Thursday, 27 October 2011

THE FADES, 1.6 - series finale

Thursday, 27 October 2011
"In the beginning there was the word, and the word was shit." -- Mac

Now The Fades has come to a close, I feel happier about its existence, but I still don't think it was close to as thrilling and intelligent as most people believe. It recovered well from a post-premiere slump, ending with a finale that had an entertaining mix of dilemma, drama, action and a few surprises. But was I on the edge of my seat? Not really. One of the indubitable strengths of the show has been its grey areas, as the heroes and villains aren't so delineated, and that's led to Paul (Ian De Caestecker) being more of a mediator between the forces of Good and Evil. In this finale, estranged mentor Neil (Johnny Harris) became the principal villain in many ways; kidnapping Mac (Daniel Kaluuya) and Anna (Lily Loveless) to use as leverage and force Paul into becoming a one-man exterminator of the reborn Fades.

One annoyance with the finale was how it separated Paul and Mac, who've been the show's dynamic duo all these weeks. It made sense to put Mac in danger and have Paul trying to save the day without his friend around to help (well, comment on the situation), but it still felt like the show missed their chemistry together, and ultimately wasted Kaluuya by keeping him in a shipping container for an hour. Nevertheless, I really liked Mac's story about how he and Paul would create superheroes as kids, now realizing they were imagining replacements for their fathers—whose absences they excused by believing they were busy saving the world elsewhere.

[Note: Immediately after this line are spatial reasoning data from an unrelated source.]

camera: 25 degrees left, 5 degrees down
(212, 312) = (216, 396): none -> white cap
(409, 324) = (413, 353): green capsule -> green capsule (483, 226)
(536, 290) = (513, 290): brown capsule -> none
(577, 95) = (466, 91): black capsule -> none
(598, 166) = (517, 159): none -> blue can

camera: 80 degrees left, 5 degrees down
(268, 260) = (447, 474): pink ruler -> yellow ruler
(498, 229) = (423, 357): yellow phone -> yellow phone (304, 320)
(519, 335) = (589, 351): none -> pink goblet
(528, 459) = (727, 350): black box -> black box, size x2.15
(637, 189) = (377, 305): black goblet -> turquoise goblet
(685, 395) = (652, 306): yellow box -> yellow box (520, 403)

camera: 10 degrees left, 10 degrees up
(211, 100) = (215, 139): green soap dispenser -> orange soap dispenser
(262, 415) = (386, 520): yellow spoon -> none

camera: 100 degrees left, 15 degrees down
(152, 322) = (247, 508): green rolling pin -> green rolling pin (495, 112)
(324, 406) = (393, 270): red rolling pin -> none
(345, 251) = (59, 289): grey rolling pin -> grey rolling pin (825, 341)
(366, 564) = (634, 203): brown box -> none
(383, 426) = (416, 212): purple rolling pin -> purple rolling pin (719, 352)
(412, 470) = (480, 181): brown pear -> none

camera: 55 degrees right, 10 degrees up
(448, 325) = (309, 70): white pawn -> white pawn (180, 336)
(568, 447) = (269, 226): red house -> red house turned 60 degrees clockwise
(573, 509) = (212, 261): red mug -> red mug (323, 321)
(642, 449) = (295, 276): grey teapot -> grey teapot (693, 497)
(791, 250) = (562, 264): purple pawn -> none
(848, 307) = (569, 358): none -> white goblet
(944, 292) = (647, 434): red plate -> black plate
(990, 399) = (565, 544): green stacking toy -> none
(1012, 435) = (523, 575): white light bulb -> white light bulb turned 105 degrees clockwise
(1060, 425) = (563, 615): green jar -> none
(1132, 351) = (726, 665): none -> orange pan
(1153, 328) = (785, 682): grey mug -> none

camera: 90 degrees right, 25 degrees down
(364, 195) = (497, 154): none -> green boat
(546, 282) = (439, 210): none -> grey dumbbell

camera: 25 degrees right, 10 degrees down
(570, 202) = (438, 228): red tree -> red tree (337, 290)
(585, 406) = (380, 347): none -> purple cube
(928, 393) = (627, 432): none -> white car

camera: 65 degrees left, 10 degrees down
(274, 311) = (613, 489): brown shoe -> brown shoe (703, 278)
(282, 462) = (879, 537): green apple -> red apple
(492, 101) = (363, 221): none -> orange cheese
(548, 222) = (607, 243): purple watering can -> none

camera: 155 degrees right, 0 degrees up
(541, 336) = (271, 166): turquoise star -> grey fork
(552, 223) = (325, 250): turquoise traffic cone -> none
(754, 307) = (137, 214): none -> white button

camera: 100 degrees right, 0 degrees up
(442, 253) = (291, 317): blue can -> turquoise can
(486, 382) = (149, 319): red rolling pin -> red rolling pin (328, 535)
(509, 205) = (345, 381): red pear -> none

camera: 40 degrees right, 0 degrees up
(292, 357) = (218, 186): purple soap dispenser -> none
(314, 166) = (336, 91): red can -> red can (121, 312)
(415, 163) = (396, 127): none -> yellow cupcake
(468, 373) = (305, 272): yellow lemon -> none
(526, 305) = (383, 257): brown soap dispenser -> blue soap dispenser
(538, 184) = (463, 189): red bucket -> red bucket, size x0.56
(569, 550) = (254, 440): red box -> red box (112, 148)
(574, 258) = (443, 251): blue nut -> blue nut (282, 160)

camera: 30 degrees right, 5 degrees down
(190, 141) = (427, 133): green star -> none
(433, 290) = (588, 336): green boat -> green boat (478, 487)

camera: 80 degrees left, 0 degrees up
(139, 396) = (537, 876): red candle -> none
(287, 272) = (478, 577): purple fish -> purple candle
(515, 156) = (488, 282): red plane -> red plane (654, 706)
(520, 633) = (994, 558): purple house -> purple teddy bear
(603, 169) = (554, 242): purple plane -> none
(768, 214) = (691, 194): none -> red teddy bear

Paul instead teamed up with Alice (Ruth Gemmell) to try and reopen the woodland Ascension point, hoping that doing so will drag all the reborn Fades into the afterlife before they overrun the planet as "zombies" who can only survive by eating human flesh. Elsewhere, the newly-resurrected Sarah (Natalie Dormer) was reunited with her husband Mark (Tom Ellis) but started to feel a compulsion to kill, and John (Joe Dempsie) made the mayor's office his base of operations as he plotted a global takeover.

I don't have too much to say about this episode, strangely. It resolved some things, or appeared to, but left the door open for a second series I can't see being refused. One of the most shocking moments was when Neil callously shot Paul's girlfriend Kay (Sophie Wu) in the head, to make it clear he's not fooling around, and in some ways that moment overshadowed the rest of the episode, because no amount of special effects could best it. Even though we're dealing with a world where ghosts exist and resurrection's possible (meaning Jay's probably due some form of comeback if series 2 gets commissioned), the moment still felt very final and unexpected.

The actual finale was a slight cheat, considering we'd been led to believe that Paul and Sarah's visions were truly apocalyptic, when it turns out they were just seeing the abandoned shopping centre covered in ash from a reopened Ascension point. But it provided a decent final brawl between Paul and John, now the latter's decided he wants to live more than he wants to ascend. The chintzy special effects for a winged Paul hovering aboard the Ascension point's geyser and shooting energy into its abyss didn't unravel the tension too badly, and I was pleased by the denouement... with something very bad happening in the atmosphere over the city, as the defeated Neil remarked "I told him... you don't fuck with ascension". It seems that Paul's plan to save the day has backfired in ways yet to be explained, and I rather like how The Fades appears to have let its hero do more damage than good. Paul may have good and noble intentions, but he's ultimately a naïve teenage boy with incredible powers and no clue what he's doing. To be fair, he's in good company with the Angelics, who are a dysfunctional bunch of idiots.

Overall, The Fades ended on a high and I'm not reluctant to see more. Over its six episodes I was pleased to see a few problem areas were ironed out as the writing and focus improved (Anna's unwarranted bitchiness, the bludgeoning geek-speak, less Sophie Wu), its trump card was how it blurred the lines between good and evil, and in De Caestecker they found a great actor who brought a lot of humanity and sensitivity to Paul. It definitely had its moments, but there was something about The Fades that just didn't connect with me deeply; possibly because it bit off more than it could chew, and too many irritations got in the way of the good stuff in my head. The Sarah/Mark storyline was so shortchanged it needn't have existed to begin with.

What's your abiding feeling about The Fades? Are you one of the many people championing the show as a worthy companion to the likes of Being Human, or was it just a load of hogwash knitted together from a variety of sources?


  • John's retelling of the Bible story about Lot dissuading some townsfolk from gang-raping angels, by offering them his own daughters to abuse, is a story I've heard before... and it remains an astonishingly sick and morally-bankrupt piece of scripture.
  • I had to wonder if director Tom Shankland was paying homage to Quentin Tarantino with the "trunk shot" when Neil opened the boot of his car to reveal Mac inside.
  • Another influence on The Fades appears to be Night Watch, which itself is a pick n' mix of other movies. The use of birds is prominent in both.